In the case of the ellipse all three schemes do well, again. You can see the four extrema that are expected for every closed curve (four vertex theorem). Everything’s smooth, everything is easy. Too easy maybe.


To complicate things a bit, let’s add some noise \epsilon \propto 10^{-4} (imperceptible). As we see in the next figure, things blow up out of control for all but the polyfit scheme which does just fine.


Finally, In our initial example, that of the Astriod, the schemes have some trouble with the singularities which, after observing the analytical expression for the curvature,

\kappa(t) = -\frac{1}{3 a  \sin t \cos t},

we discover to be located at t \in \{0, \pi/2, \pi, 2\pi\} (The arc length scheme itself requires some kind of fitting for the interpolation of the required values of time, this can be adjusted to try to get better results).


Noise doesn’t help in this case either.

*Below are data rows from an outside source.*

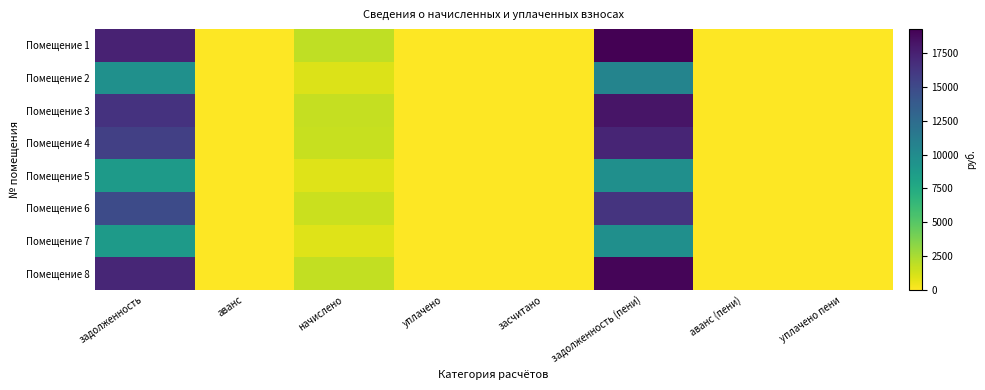

Reading right to left, what are all the values shown in this chart?

Помещение 1: уплачено пени=0.0	аванс (пени)=0.0	задолженность (пени)=19270.8	засчитано=0.0	уплачено=0.0	начислено=1826.9	аванс=0.0	задолженность=17443.9
Помещение 2: уплачено пени=0.0	аванс (пени)=0.0	задолженность (пени)=10586.5	засчитано=0.0	уплачено=0.0	начислено=1003.6	аванс=0.0	задолженность=9582.8
Помещение 3: уплачено пени=0.0	аванс (пени)=0.0	задолженность (пени)=18194.2	засчитано=0.0	уплачено=0.0	начислено=1724.8	аванс=0.0	задолженность=16469.4
Помещение 4: уплачено пени=0.0	аванс (пени)=0.0	задолженность (пени)=17297.0	засчитано=0.0	уплачено=0.0	начислено=1639.7	аванс=0.0	задолженность=15657.2
Помещение 5: уплачено пени=0.0	аванс (пени)=0.0	задолженность (пени)=9653.3	засчитано=0.0	уплачено=0.0	начислено=915.1	аванс=0.0	задолженность=8738.2
Помещение 6: уплачено пени=0.0	аванс (пени)=0.0	задолженность (пени)=16399.9	засчитано=0.0	уплачено=0.0	начислено=1554.7	аванс=0.0	задолженность=14845.2
Помещение 7: уплачено пени=0.0	аванс (пени)=0.0	задолженность (пени)=9653.3	засчитано=0.0	уплачено=0.0	начислено=915.1	аванс=0.0	задолженность=8738.2
Помещение 8: уплачено пени=0.0	аванс (пени)=0.0	задолженность (пени)=19019.6	засчитано=0.0	уплачено=0.0	начислено=1803.1	аванс=0.0	задолженность=17216.5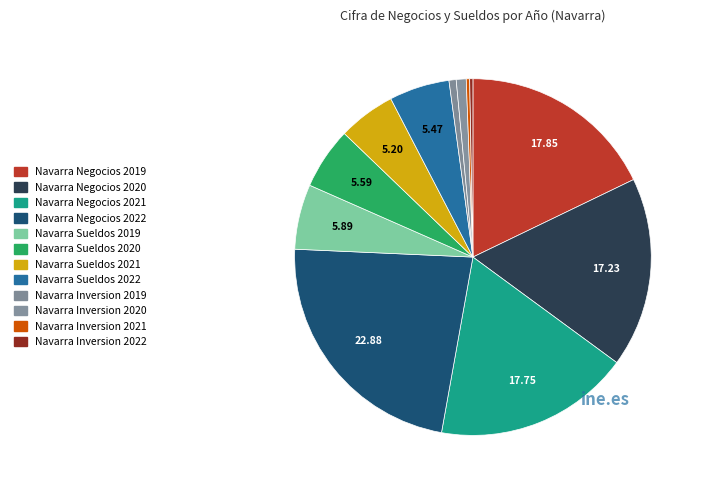

To the nearest percent, what portion does Navarra Sueldos 2020 represent?

6%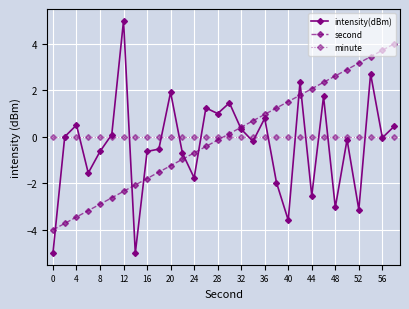

What is the value of the intensity(dBm) point at the 23rd from the left?

-2.5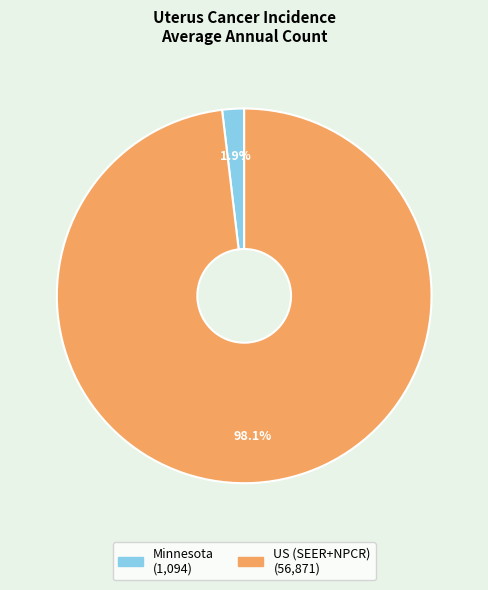

To the nearest percent, what portion does Minnesota represent?

2%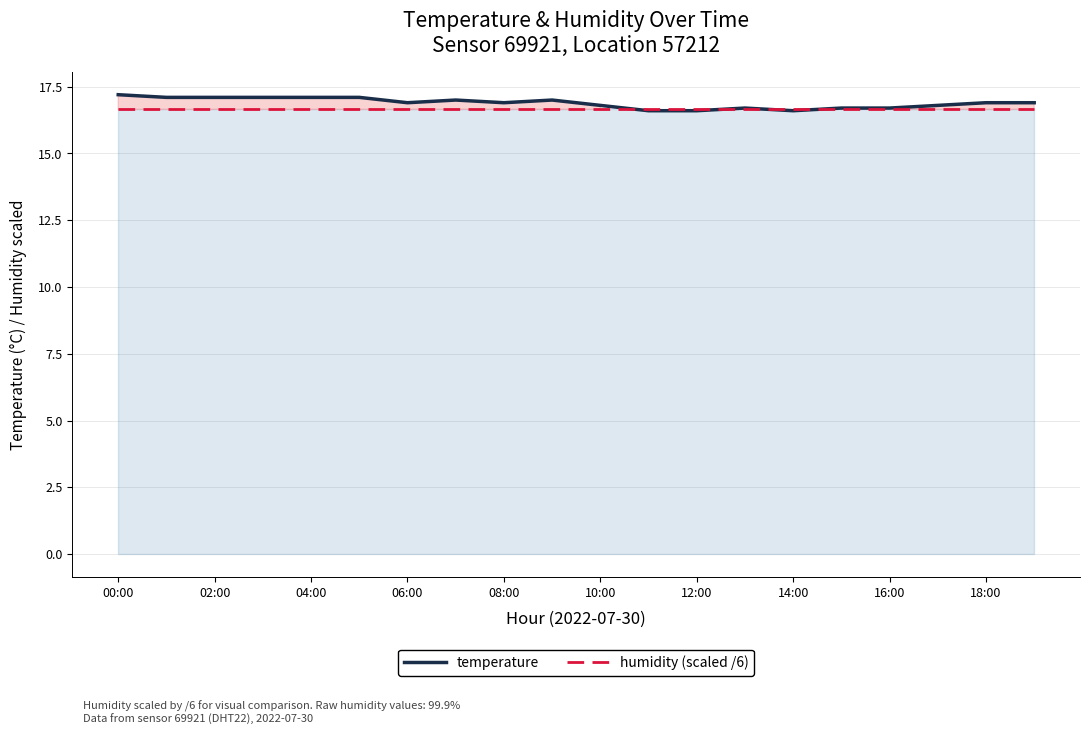

Is it true that temperature equals 17.1 at 02:00?

True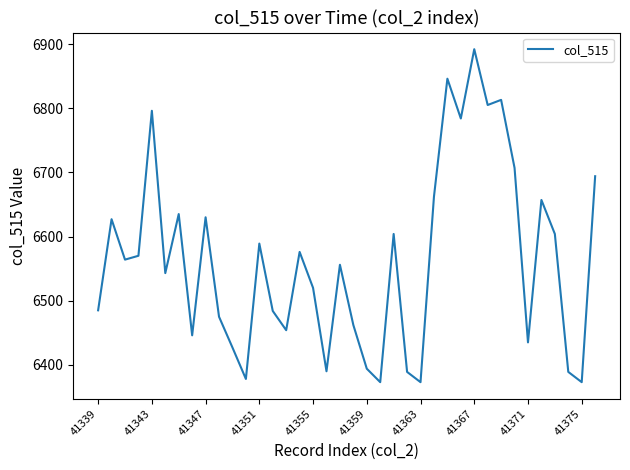

What is the difference between the maximum and minimum values?

519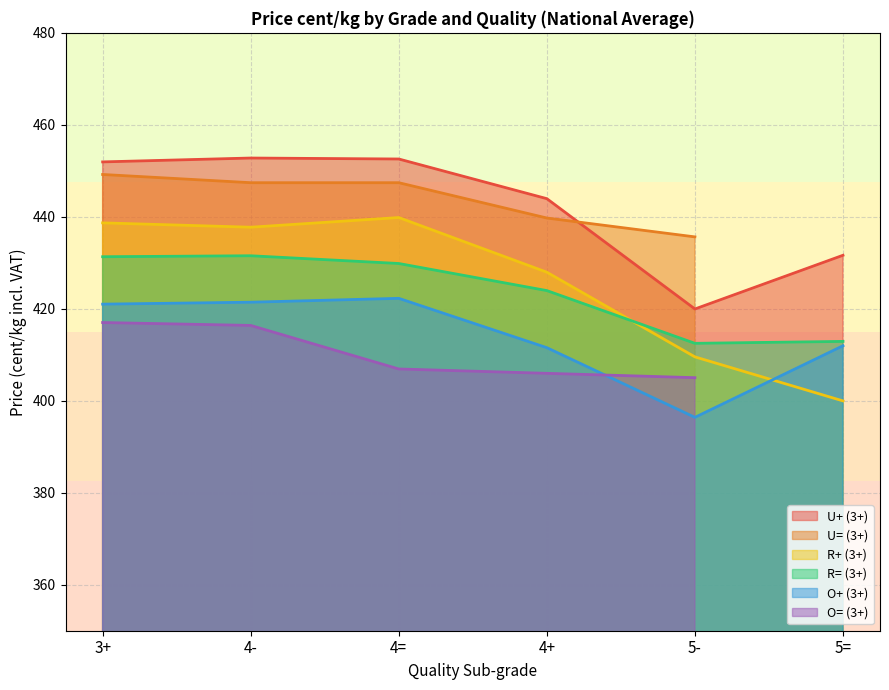

Which label corresponds to the largest value in the chart?

4-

The polyfit scheme starts having problems with the singularities as we start increasing the size of the neighborhood over which we perform the fitting.


A final word about the sign of the curvature. In two dimensions the curvature has a sign which can be set up by choosing it based on the normal vector. I will talk about the Frenet frame in a future post, for now, I chose the sign arbitrarily.  Also in a future post I will explore n– dimensional curvatures.


[1] Younes, L. (2010). Shapes and diffeomorphisms (Vol. 171). Springer Science & Business Media.